▶ **EXERCISE AIM**:
Rename every "scientific name" to "binomial name" in the stretch from the start of the rows below through the line containing "genus: Silene", and give back only those lines with nothing else altered.

— Start INFORMATION SHOWN —

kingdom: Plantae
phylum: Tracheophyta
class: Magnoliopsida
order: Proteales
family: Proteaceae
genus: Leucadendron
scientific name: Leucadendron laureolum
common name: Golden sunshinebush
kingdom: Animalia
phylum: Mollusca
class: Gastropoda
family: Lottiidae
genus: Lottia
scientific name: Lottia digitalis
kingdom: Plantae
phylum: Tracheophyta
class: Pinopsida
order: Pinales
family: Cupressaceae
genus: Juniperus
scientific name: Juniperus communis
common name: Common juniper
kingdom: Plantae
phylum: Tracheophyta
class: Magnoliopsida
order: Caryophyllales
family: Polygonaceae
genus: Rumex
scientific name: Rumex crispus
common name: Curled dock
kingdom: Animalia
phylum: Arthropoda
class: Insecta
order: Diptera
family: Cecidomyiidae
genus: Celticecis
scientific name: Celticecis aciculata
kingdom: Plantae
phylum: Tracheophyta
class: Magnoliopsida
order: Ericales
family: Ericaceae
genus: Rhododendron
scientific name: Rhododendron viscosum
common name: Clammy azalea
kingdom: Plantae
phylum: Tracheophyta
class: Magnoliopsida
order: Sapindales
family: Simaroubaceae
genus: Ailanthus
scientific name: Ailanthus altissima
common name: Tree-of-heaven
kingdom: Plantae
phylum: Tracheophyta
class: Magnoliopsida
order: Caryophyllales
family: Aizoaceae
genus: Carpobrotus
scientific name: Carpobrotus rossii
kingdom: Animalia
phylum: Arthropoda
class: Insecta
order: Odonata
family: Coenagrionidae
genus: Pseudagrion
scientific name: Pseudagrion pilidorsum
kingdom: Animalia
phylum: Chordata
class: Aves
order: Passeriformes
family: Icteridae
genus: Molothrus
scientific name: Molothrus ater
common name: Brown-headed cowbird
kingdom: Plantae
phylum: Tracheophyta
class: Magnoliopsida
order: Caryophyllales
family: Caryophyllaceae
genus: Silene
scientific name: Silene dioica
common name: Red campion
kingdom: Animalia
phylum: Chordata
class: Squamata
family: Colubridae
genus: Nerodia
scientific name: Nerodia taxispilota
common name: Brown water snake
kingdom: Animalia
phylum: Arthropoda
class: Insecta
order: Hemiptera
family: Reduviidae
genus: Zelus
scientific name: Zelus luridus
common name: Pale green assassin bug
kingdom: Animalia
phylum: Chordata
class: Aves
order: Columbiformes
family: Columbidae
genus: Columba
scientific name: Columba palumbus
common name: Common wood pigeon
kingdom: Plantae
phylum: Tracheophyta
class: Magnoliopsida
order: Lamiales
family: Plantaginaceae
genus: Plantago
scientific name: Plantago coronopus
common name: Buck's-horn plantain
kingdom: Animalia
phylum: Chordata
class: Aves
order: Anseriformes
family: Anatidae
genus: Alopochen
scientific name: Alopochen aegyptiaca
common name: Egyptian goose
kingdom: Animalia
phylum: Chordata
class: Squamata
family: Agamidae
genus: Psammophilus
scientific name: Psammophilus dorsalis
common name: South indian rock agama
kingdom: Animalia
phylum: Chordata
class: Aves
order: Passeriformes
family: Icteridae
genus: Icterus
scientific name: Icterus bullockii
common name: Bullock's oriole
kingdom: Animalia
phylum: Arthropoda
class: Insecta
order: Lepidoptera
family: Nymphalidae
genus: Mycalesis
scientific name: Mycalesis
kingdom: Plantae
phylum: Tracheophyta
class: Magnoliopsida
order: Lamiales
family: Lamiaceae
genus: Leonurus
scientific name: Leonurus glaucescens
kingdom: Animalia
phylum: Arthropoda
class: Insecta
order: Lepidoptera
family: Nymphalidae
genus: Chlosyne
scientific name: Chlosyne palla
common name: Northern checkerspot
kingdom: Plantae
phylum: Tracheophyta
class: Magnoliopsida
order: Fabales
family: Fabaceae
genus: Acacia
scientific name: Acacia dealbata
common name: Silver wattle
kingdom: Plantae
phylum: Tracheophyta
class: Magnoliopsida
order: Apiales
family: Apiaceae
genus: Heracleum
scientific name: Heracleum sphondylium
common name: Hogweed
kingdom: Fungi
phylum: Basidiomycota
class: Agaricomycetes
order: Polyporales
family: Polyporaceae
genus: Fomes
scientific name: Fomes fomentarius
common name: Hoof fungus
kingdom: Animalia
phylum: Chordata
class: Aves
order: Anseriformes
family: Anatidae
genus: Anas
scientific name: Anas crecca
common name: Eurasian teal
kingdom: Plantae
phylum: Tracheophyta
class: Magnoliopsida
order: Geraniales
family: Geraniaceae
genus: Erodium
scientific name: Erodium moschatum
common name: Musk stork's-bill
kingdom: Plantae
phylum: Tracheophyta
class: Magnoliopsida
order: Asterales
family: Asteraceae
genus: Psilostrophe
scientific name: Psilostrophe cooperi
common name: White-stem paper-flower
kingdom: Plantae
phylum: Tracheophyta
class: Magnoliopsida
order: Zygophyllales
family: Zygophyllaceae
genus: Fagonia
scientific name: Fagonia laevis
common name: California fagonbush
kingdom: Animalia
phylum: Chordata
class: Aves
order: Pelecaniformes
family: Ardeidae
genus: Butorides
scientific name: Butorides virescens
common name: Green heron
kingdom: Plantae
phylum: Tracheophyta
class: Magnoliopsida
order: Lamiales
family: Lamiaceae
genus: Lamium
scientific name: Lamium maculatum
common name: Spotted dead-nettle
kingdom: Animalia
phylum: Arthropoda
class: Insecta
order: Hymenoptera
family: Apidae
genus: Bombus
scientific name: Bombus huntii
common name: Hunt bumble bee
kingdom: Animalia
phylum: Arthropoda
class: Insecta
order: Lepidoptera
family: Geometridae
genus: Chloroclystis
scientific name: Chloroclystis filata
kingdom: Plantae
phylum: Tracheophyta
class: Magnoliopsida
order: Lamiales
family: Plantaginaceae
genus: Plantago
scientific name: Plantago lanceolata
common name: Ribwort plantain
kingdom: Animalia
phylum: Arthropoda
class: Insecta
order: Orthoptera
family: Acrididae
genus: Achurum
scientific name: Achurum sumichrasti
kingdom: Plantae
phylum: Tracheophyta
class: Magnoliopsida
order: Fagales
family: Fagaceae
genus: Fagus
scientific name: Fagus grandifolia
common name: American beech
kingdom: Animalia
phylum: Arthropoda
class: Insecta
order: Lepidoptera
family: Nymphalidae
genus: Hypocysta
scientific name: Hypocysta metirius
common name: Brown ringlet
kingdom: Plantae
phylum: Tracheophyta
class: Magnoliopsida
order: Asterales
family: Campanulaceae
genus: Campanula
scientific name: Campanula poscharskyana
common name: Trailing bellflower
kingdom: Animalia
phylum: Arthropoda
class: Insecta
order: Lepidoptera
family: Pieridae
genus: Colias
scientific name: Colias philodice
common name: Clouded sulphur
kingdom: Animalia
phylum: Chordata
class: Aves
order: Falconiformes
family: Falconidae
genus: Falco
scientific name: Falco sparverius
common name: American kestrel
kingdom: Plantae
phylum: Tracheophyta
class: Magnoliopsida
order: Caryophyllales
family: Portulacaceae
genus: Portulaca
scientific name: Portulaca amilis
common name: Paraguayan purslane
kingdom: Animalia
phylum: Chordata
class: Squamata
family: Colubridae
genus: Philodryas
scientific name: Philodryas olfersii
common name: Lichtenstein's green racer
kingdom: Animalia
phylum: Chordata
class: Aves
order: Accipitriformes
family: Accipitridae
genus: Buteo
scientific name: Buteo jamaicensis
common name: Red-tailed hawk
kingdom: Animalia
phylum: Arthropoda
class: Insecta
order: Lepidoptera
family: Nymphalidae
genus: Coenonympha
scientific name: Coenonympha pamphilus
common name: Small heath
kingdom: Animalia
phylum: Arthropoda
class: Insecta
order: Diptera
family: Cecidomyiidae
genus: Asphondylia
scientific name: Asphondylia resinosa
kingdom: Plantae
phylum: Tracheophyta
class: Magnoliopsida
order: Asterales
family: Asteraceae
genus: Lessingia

— End INFORMATION SHOWN —

▶ **ANSWER TO THIS TASK**:
kingdom: Plantae
phylum: Tracheophyta
class: Magnoliopsida
order: Proteales
family: Proteaceae
genus: Leucadendron
binomial name: Leucadendron laureolum
common name: Golden sunshinebush
kingdom: Animalia
phylum: Mollusca
class: Gastropoda
family: Lottiidae
genus: Lottia
binomial name: Lottia digitalis
kingdom: Plantae
phylum: Tracheophyta
class: Pinopsida
order: Pinales
family: Cupressaceae
genus: Juniperus
binomial name: Juniperus communis
common name: Common juniper
kingdom: Plantae
phylum: Tracheophyta
class: Magnoliopsida
order: Caryophyllales
family: Polygonaceae
genus: Rumex
binomial name: Rumex crispus
common name: Curled dock
kingdom: Animalia
phylum: Arthropoda
class: Insecta
order: Diptera
family: Cecidomyiidae
genus: Celticecis
binomial name: Celticecis aciculata
kingdom: Plantae
phylum: Tracheophyta
class: Magnoliopsida
order: Ericales
family: Ericaceae
genus: Rhododendron
binomial name: Rhododendron viscosum
common name: Clammy azalea
kingdom: Plantae
phylum: Tracheophyta
class: Magnoliopsida
order: Sapindales
family: Simaroubaceae
genus: Ailanthus
binomial name: Ailanthus altissima
common name: Tree-of-heaven
kingdom: Plantae
phylum: Tracheophyta
class: Magnoliopsida
order: Caryophyllales
family: Aizoaceae
genus: Carpobrotus
binomial name: Carpobrotus rossii
kingdom: Animalia
phylum: Arthropoda
class: Insecta
order: Odonata
family: Coenagrionidae
genus: Pseudagrion
binomial name: Pseudagrion pilidorsum
kingdom: Animalia
phylum: Chordata
class: Aves
order: Passeriformes
family: Icteridae
genus: Molothrus
binomial name: Molothrus ater
common name: Brown-headed cowbird
kingdom: Plantae
phylum: Tracheophyta
class: Magnoliopsida
order: Caryophyllales
family: Caryophyllaceae
genus: Silene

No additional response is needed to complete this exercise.